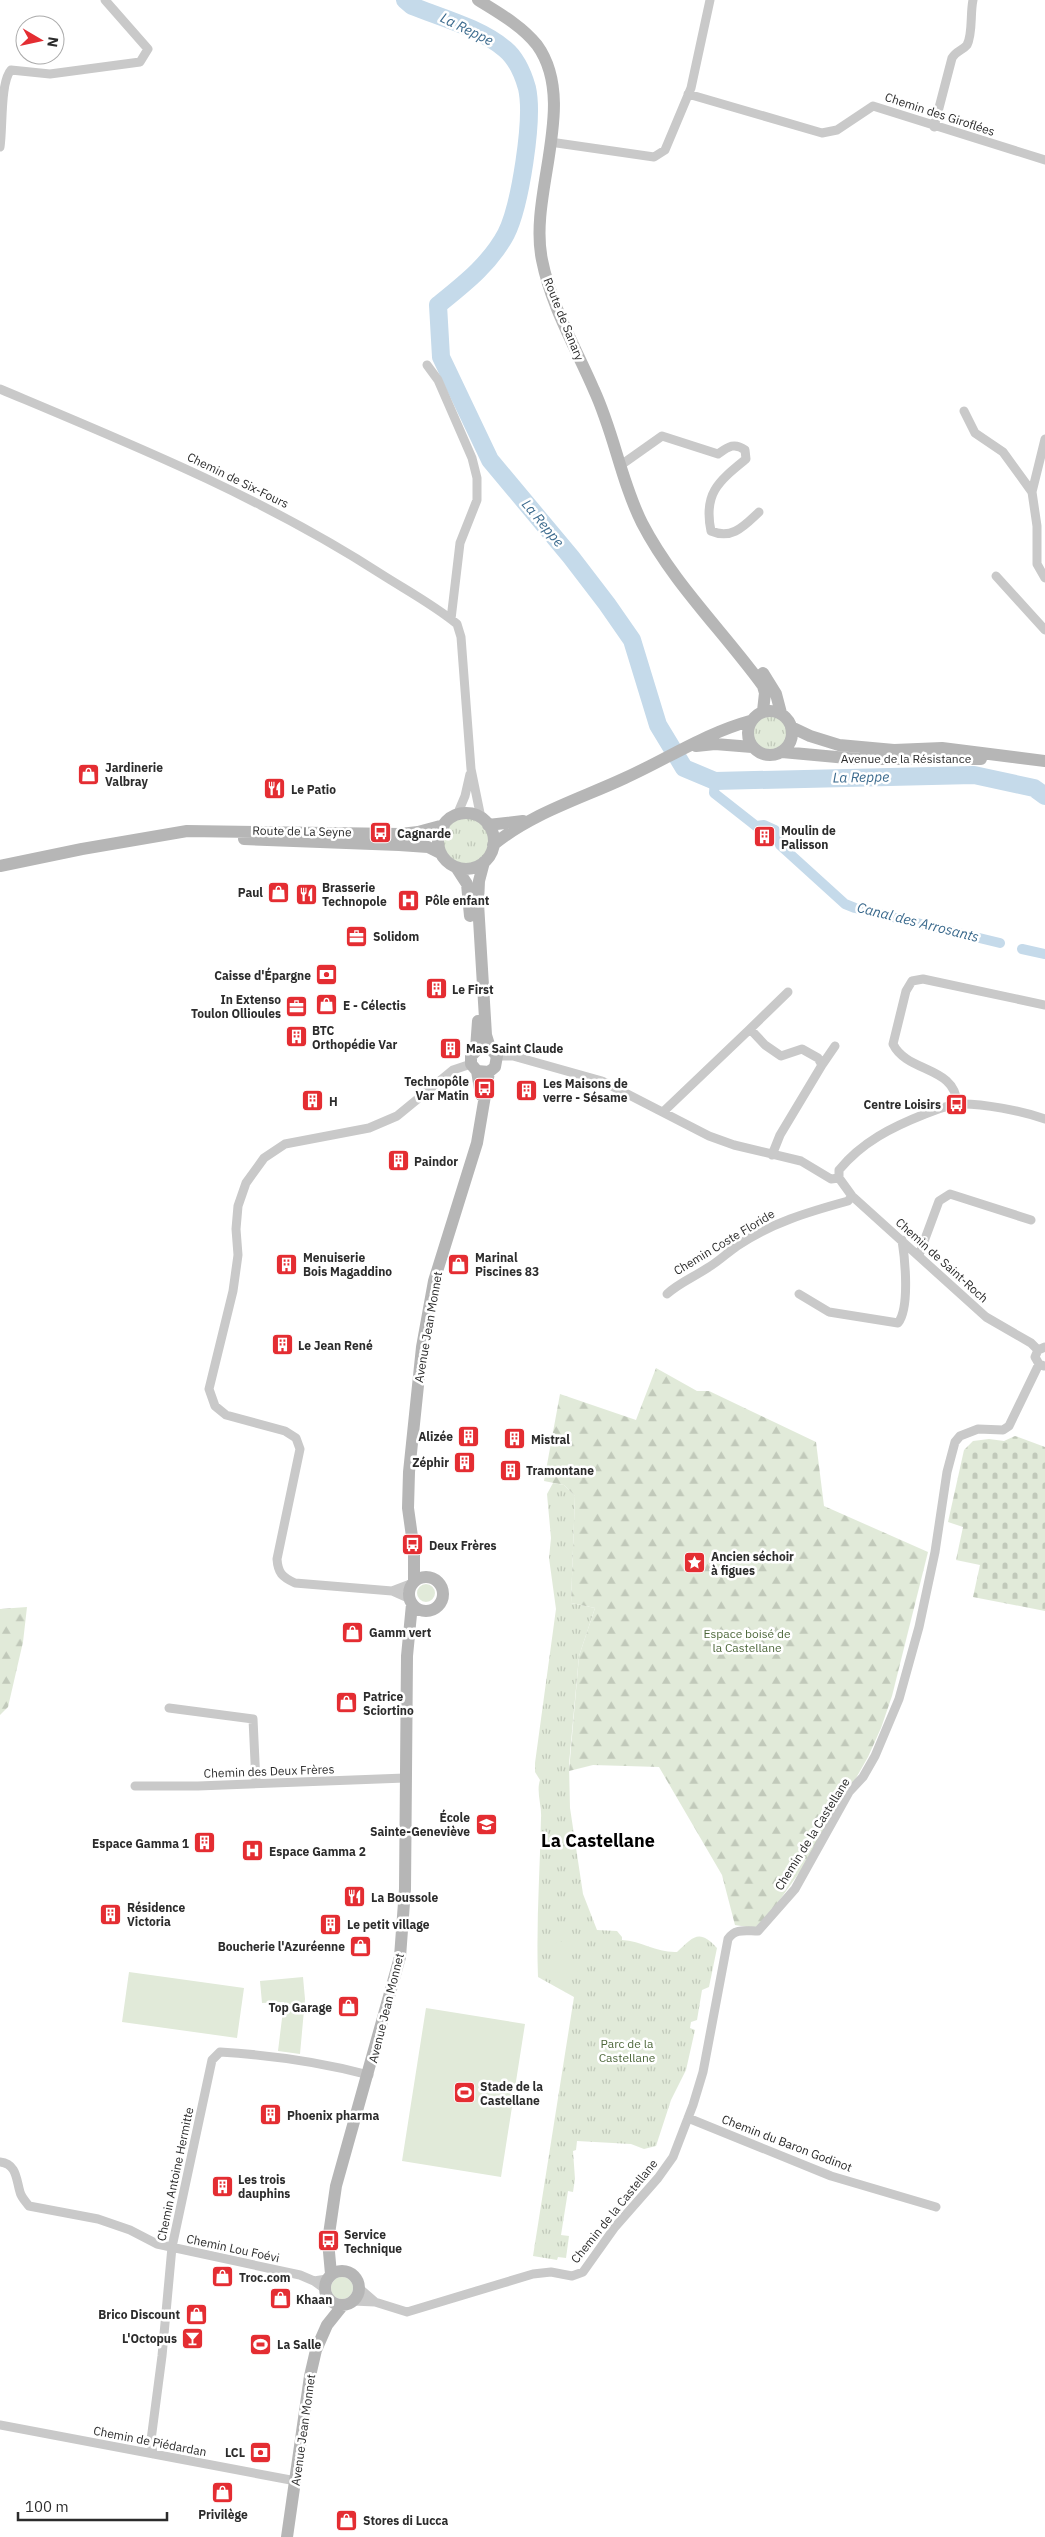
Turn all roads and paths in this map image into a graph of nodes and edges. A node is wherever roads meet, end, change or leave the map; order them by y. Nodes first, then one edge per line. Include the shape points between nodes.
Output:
1 (105, 0) edge
2 (478, 0) edge
3 (710, 0) edge
4 (972, 0) edge
5 (688, 94) junction
6 (934, 127) junction
7 (550, 142) junction
8 (0, 147) edge
9 (1045, 160) edge
10 (427, 365) dead end
11 (0, 389) edge
12 (964, 411) dead end
13 (1045, 439) edge
14 (621, 465) junction
15 (1032, 492) junction
16 (758, 512) dead end
17 (1041, 528) edge
18 (996, 576) dead end
19 (1045, 578) edge
20 (703, 610) junction
21 (454, 622) junction
22 (1045, 630) edge
23 (763, 711) junction
24 (781, 713) junction
25 (750, 721) junction
26 (791, 726) junction
27 (691, 746) junction
28 (752, 747) junction
29 (782, 752) junction
30 (1030, 758) junction
31 (1045, 760) edge
32 (471, 769) junction
33 (457, 815) junction
34 (528, 820) junction
35 (484, 821) junction
36 (444, 824) junction
37 (159, 837) junction
38 (493, 846) junction
39 (440, 853) junction
40 (484, 862) junction
41 (0, 866) edge
42 (456, 867) junction
43 (788, 992) dead end
44 (1045, 1005) edge
45 (750, 1029) junction
46 (835, 1046) dead end
47 (476, 1049) junction
48 (493, 1052) junction
49 (822, 1065) junction
50 (479, 1069) junction
51 (957, 1104) junction
52 (663, 1112) junction
53 (1045, 1119) edge
54 (772, 1154) junction
55 (834, 1174) junction
56 (852, 1196) junction
57 (1031, 1220) dead end
58 (902, 1240) junction
59 (919, 1255) junction
60 (667, 1294) dead end
61 (799, 1294) dead end
62 (1042, 1349) edge
63 (1042, 1365) edge
64 (414, 1551) junction
65 (434, 1578) junction
66 (414, 1583) junction
67 (392, 1591) junction
68 (411, 1602) junction
69 (427, 1611) junction
70 (408, 1641) junction
71 (169, 1708) dead end
72 (405, 1778) junction
73 (256, 1783) junction
74 (135, 1786) dead end
75 (369, 2075) junction
76 (688, 2118) junction
77 (0, 2162) edge
78 (936, 2207) dead end
79 (172, 2247) junction
80 (328, 2282) junction
81 (359, 2288) junction
82 (376, 2302) junction
83 (348, 2303) junction
84 (327, 2325) junction
85 (0, 2424) edge
86 (153, 2454) junction
87 (296, 2481) junction
88 (287, 2537) edge

1 - 8 street via 148,49 144,60 50,74 11,70 4,86
2 - 7 main road, Route de Sanary via 527,35 544,58 552,93
3 - 5 street
4 - 6 street via 966,47 952,58
5 - 6 street, Chemin des Giroflées via 822,133 837,130 873,106
5 - 7 street via 665,150 654,157
6 - 9 street, Chemin des Giroflées
7 - 14 main road, Route de Sanary via 540,215 541,259 550,291 596,392
10 - 21 street via 438,380 472,458 477,478 477,500 460,543
11 - 21 street, Chemin de Six-Fours via 157,455 288,518
12 - 15 street via 975,433 1002,452
13 - 15 street
14 - 16 street via 662,436 718,454 729,446 739,446 745,450 746,459 716,484 709,521 711,532 732,534
14 - 20 main road, Route de Sanary via 642,523 677,579
15 - 17 street
17 - 19 street via 1038,564
18 - 22 street
20 - 23 main road, Route de Sanary via 763,686
20 - 24 main road, Route de Sanary via 755,662 776,694
21 - 32 street via 461,637
23 - 24 main road
23 - 25 main road
24 - 26 main road
25 - 27 main road
25 - 28 main road via 747,735
26 - 29 main road via 791,741
26 - 30 main road, Avenue de la Résistance via 839,745 894,750 942,748
27 - 28 main road
27 - 34 main road
28 - 29 main road via 757,752 770,755
29 - 30 main road, Avenue de la Résistance via 858,759
30 - 31 main road, Avenue de la Résistance
32 - 33 street
32 - 35 street
33 - 35 main road via 465,813
33 - 36 main road
34 - 35 main road
34 - 38 main road
35 - 38 main road via 492,831
36 - 37 main road, Route de La Seyne via 401,834 241,830 186,831
36 - 39 main road via 438,843
37 - 39 main road, Route de La Seyne via 400,845 428,847
37 - 41 main road, Route de La Seyne
38 - 40 main road
39 - 42 main road
40 - 42 main road via 470,868
40 - 48 main road via 478,903 486,1030
42 - 47 main road, Avenue Jean Monnet via 467,884 469,895 478,1025
43 - 45 street
44 - 51 street via 923,979 912,981 906,991 893,1044 904,1057 950,1082
45 - 49 street via 781,1056 802,1049 818,1058
45 - 52 street
46 - 49 street
47 - 48 main road
47 - 50 main road, Avenue Jean Monnet via 471,1056
48 - 50 main road, Avenue Jean Monnet via 495,1067
48 - 52 street, Chemin de Saint-Roch via 602,1081
49 - 54 street
50 - 64 main road, Avenue Jean Monnet via 482,1108 477,1143 434,1281 424,1333 409,1472 408,1508
50 - 67 street via 453,1070 397,1116 369,1128 285,1144 264,1158 246,1184 238,1206 238,1255 233,1290 209,1389 214,1406 226,1415 285,1430 296,1438 300,1449 277,1559 278,1569 282,1577 294,1583
51 - 53 street via 1022,1111
51 - 55 street via 883,1132
52 - 54 street, Chemin de Saint-Roch via 726,1142
54 - 55 street, Chemin de Saint-Roch
55 - 56 street, Chemin de Saint-Roch
56 - 58 street, Chemin de Saint-Roch
56 - 60 street, Chemin Coste Floride via 848,1201 770,1227 676,1285
57 - 59 street via 950,1194 939,1201
58 - 59 street, Chemin de Saint-Roch
58 - 61 street via 904,1309 898,1323 829,1312
59 - 62 street, Chemin de Saint-Roch via 986,1317
62 - 63 street via 1035,1357
63 - 76 street, Chemin de la Castellane via 1009,1426 1003,1430 978,1429 960,1436 955,1442 919,1627 899,1699 875,1756 863,1777 849,1792 795,1889 758,1931 738,1931 728,1939 703,2072
64 - 65 main road, Avenue Jean Monnet
64 - 66 main road, Avenue Jean Monnet
65 - 66 main road via 423,1577
65 - 69 main road via 441,1586 443,1598 437,1607
66 - 67 street
66 - 68 main road via 410,1588
67 - 68 street
68 - 69 main road
68 - 70 main road, Avenue Jean Monnet
69 - 70 main road
70 - 72 main road, Avenue Jean Monnet
71 - 73 street via 253,1719
72 - 73 street, Chemin des Deux Frères
72 - 75 main road, Avenue Jean Monnet via 403,1932 397,1971
73 - 74 street, Chemin des Deux Frères
75 - 79 street, Chemin Antoine Hermitte via 220,2052 212,2060
75 - 80 main road, Avenue Jean Monnet via 336,2186 329,2225
76 - 78 street, Chemin du Baron Godinot via 831,2176
76 - 82 street, Chemin de la Castellane via 673,2157 615,2227 583,2272 572,2276 551,2272 533,2274 408,2312
77 - 79 street, Chemin Lou Foévi via 6,2163 17,2174 20,2194 29,2206 98,2219 157,2244
79 - 80 street, Chemin Lou Foévi
79 - 86 street, Chemin Antoine Hermitte via 151,2440
80 - 81 main road via 356,2278
80 - 83 main road via 335,2304
80 - 84 main road, Avenue Jean Monnet
81 - 82 street, Chemin de la Castellane
81 - 83 main road, Avenue Jean Monnet
82 - 83 street, Chemin de la Castellane
83 - 84 main road, Avenue Jean Monnet
84 - 87 main road, Avenue Jean Monnet via 310,2376
85 - 86 street, Chemin de Piédardan
86 - 87 street, Chemin de Piédardan
87 - 88 main road, Avenue Jean Monnet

-------------------------

### TASK DIRECTIONS
From the preceding material, count every line that contains the word "Frères". Reply with the number only.

### OUTPUT OF THE TASK
2